Thursday, 21 July 2011

The be-witching hour

We are huddled around a moth trap on the southern margins of Thetford well after midnight, yet there is still the drone of traffic on the road to Bury. It has been a steady night so far, with a good mix of species in reasonable numbers, each drawn to the bright mercury vapour light of our traps. A low purr hints at the portable generator that provides us with the power needed for the traps, but it will only be when the fuel runs out that we become wholly aware of its intrusion into the still night. By that stage, dawn will not be far away and the passing traffic long ceased.

The strength of the light makes the darkness beyond all the more intense, our night vision gone. Moths buzz past our ears, occasionally blundering into us, pulled in by the light. You get a sense of the size of the moths as they approach, the more robust species trailing a whirr of heavy wings. We have with us some folk who are new to mothing and they are soon astounded by the colour and diversity of the moths on show. While the pink and ochre of an Elephant Hawkmoth creates a stir, it is the size of a Pine Hawkmoth that draws the most comment. This smart, but rather neutrally toned, species is a common catch in the Brecks at this time of the year, but this was not always the case.

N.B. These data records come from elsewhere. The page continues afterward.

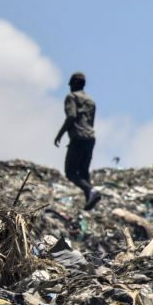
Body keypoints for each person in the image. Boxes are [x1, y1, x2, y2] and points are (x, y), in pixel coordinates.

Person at [54, 71, 101, 210]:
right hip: (90, 138)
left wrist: (60, 134)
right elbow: (91, 122)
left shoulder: (71, 97)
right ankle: (89, 202)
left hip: (78, 138)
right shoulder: (91, 101)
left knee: (70, 172)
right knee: (84, 171)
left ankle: (92, 191)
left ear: (73, 83)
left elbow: (71, 116)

The Pine Hawkmoth favours areas of open or mixed pine forest and is most strongly associated with the dry heaths and poor soils which have been devoted to timber production. It is the spread of these plantations that has really benefited the species. A century ago it would have been a rare vagrant here, but now Norfolk is well within its core range, a range that extends west into Dorset and north to Yorkshire. As its name suggests, the larvae of this impressive moth feed on pine trees, favouring the needles of Scots Pine. When small, the larvae lie along the length of a needle, relying on this slender camouflage for protection. They grow in a rather sluggish manner, becoming more conspicuous, before later descending to the ground where they overwinter as pupae under a carpet of moss or needles.

Adults are on the wing from May through into early August and are attracted to both light and to sweetly scented flowers. The females are initially reluctant to fly and remain on the trunks of trees where they await a male who will pair with them. The males, however, are more mobile and it is these that you tend to see in the traps.